### About this task
From the passage on the Herzegovinian Franciscans, extract everything from "The main argument" down to "Bosnia and Herzegovina." word for word.
====== Passage provided ======
Herzegovinian Franciscans, mostly from the friary in Kreševo, who took pastoral care over Herzegovina, decided to establish their friary in Herzegovina in Široki Brijeg in 1840. Leaders of this initiative were Nikola Kordić, Anđeo Kraljević and Ilija Vidošević. At the time, Barišić had an uneasy relationship with the Bosnian Franciscans. The Herzegovinian Franciscans established contact with Vizier Ali Pasha Rizvanbegović, who was granted his own Herzegovina Eyalet by the Ottoman sultan for his loyalty during the Bosnian uprising. The Franciscans considered that they would build their friary faster if Barišić came to Herzegovina.

The parson of Čerigaj friar Ilija Vidošević wrote to Barišić about the idea of establishing a separate Herzegovinian apostolic vicariate, an idea also supported by Ali Pasha. In 1843, Barišić returned from a trip in Albania and stayed in Čerigaj, where Vidošević helped him to establish a connection with Ali Pasha. In 1844, the Church authorities allowed the Franciscans to build a friary in Široki Brijeg, so the Herzegovinian Franciscans left their former friaries to create a new one. In 1845, Barišić wrote to the Propaganda to allow him to move to Herzegovina, stating that from there, he would also serve the Diocese of Trebinje-Mrkan and that Catholics and Muslims there "all love him and want him, including the Vizier".

The main argument of the Herzegovinian Franciscans for establishing a special vicariate was the number of parishes and the faithful Catholics in Herzegovina. According to a report from Bishop Augustin Miletić from 1818-19, Herzegovina had eight parishes and 3,100 Catholic families, with 20,223 Catholics. Ten years later, the same bishop reported that there were 51,744 Catholics, a third of the total number of Catholics in Bosnia and Herzegovina.

On 29 October 1845, Barišić informed the Propaganda that he would renounce his office as the apostolic vicar of Bosnia. Rome and Istanbul entered the negotiations about the seat of Barišić, and both were compliant about his transfer to Herzegovina. The Church's negotiator was Anthony Petros IX Hassun. The secretary of the Propaganda wrote to Barišić on 13 March 1846, informing him about the success in the negotiations and calling him to resign from the office of the Apostolic Vicar of Bosnia "as soon as possible", which he did.
====== Supplied data ======
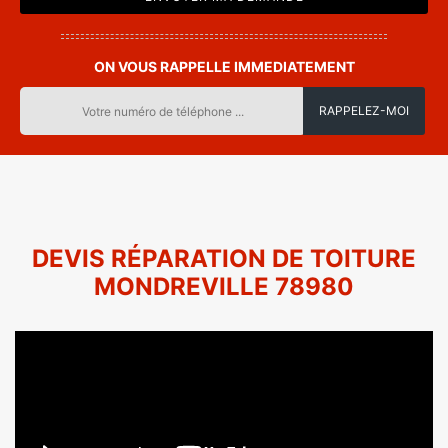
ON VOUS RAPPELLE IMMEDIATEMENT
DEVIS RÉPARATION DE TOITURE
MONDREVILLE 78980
======
====== Supplied data ======
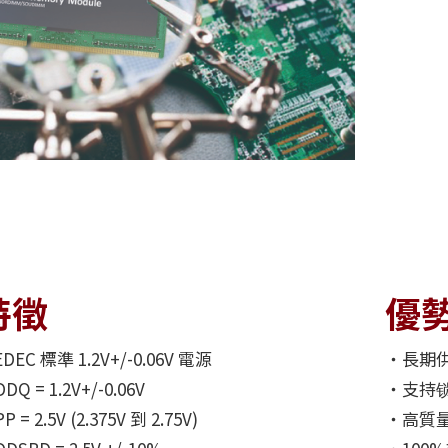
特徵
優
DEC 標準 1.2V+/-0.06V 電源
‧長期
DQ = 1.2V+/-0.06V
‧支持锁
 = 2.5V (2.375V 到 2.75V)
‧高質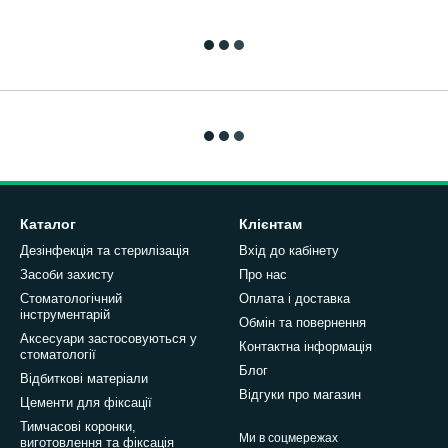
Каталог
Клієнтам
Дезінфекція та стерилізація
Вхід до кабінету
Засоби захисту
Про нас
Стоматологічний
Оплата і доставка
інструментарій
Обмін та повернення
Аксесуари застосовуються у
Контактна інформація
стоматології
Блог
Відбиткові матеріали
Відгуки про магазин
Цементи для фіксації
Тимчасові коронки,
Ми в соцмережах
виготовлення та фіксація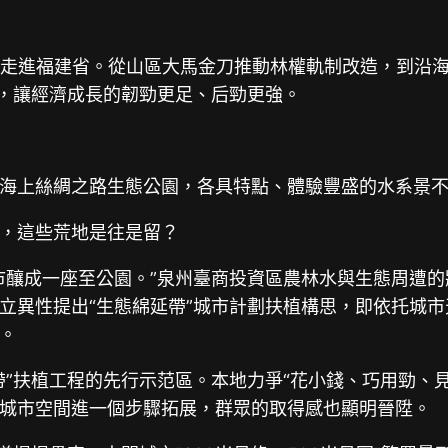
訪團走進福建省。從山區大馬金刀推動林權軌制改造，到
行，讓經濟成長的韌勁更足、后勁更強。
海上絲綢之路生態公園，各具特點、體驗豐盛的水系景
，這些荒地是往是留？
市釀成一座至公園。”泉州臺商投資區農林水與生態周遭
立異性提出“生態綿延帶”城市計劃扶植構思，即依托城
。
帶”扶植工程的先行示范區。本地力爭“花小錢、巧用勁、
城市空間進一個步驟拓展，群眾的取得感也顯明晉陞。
======
### Result for this exercise
The main argument of the Herzegovinian Franciscans for establishing a special vicariate was the number of parishes and the faithful Catholics in Herzegovina. According to a report from Bishop Augustin Miletić from 1818-19, Herzegovina had eight parishes and 3,100 Catholic families, with 20,223 Catholics. Ten years later, the same bishop reported that there were 51,744 Catholics, a third of the total number of Catholics in Bosnia and Herzegovina.